- Born: October 14, 1985 (age 40) Rotterdam, the Netherlands
- Modeling information
- Height: 1.81 m (5 ft 11 in)
- Hair color: Blonde (Natural) Black (Dyed)
- Eye color: Blue-green

= Querelle Jansen =

Dutch model (born 1985)

Querelle Jansen (born October 14, 1985, in Rotterdam, the Netherlands) is a Dutch model. Her real name is Lisette Jansen; Querelle is her professional name, chosen by an agent who had been looking for a model to name after her favourite literary character, Jean Genet's Georges Querelle.

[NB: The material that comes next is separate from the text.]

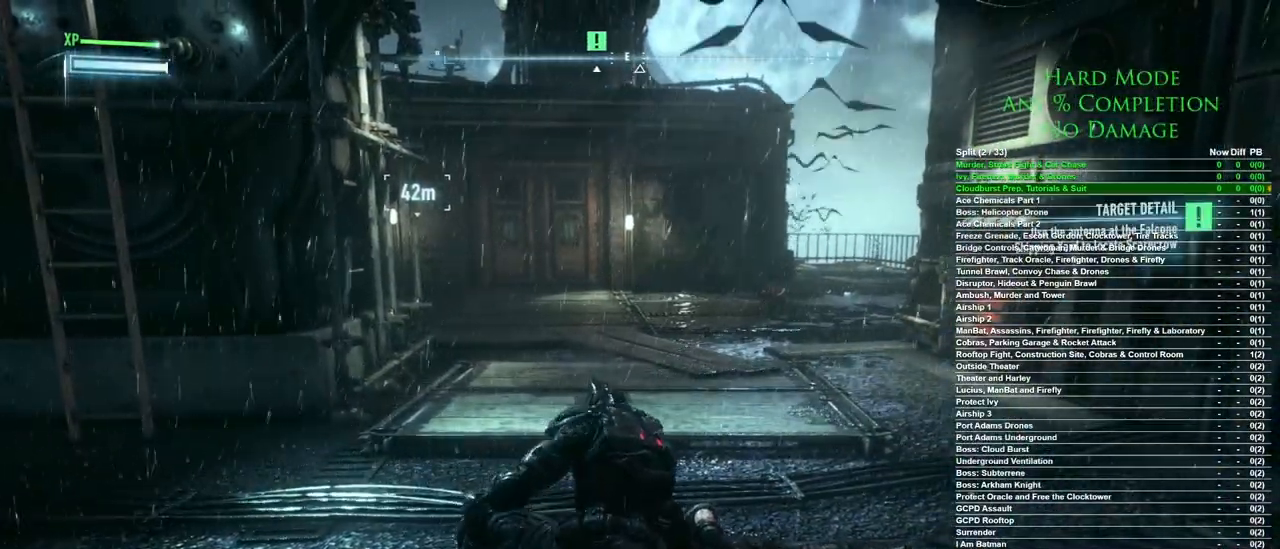
{"keys": ["s", "space"], "mouse": [], "events": [[83, "space", "up"], [183, "space", "down"], [233, "space", "up"], [317, "space", "down"], [367, "space", "up"], [467, "space", "down"]]}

Querelle's aura landed her a series of editorials with several mainstream publications, including Vogue Italia and Paris, Numéro, i-D, Mixt(e), and V magazine. Marc Jacobs, Burberry, Costume National, H&M, Hugo Boss, Prada, and Miu Miu all chose her for their advertisement campaigns. The quirky personal style she presented at castings inspired Marc Jacobs' aesthetic for the spring 2005 Louis Vuitton prêt-à-porter collection .

Her runway appearances include Valentino, Versace, Marc Jacobs, Louis Vuitton, Dolce & Gabbana, Chloé, Prada, Rochas, and Burberry. Her image has graced the covers of Zoo magazine (Germany) and Vogue (Russia).

Jansen's friends include Tasha Tilberg, Anouck Lepere, and Marta Bērzkalna.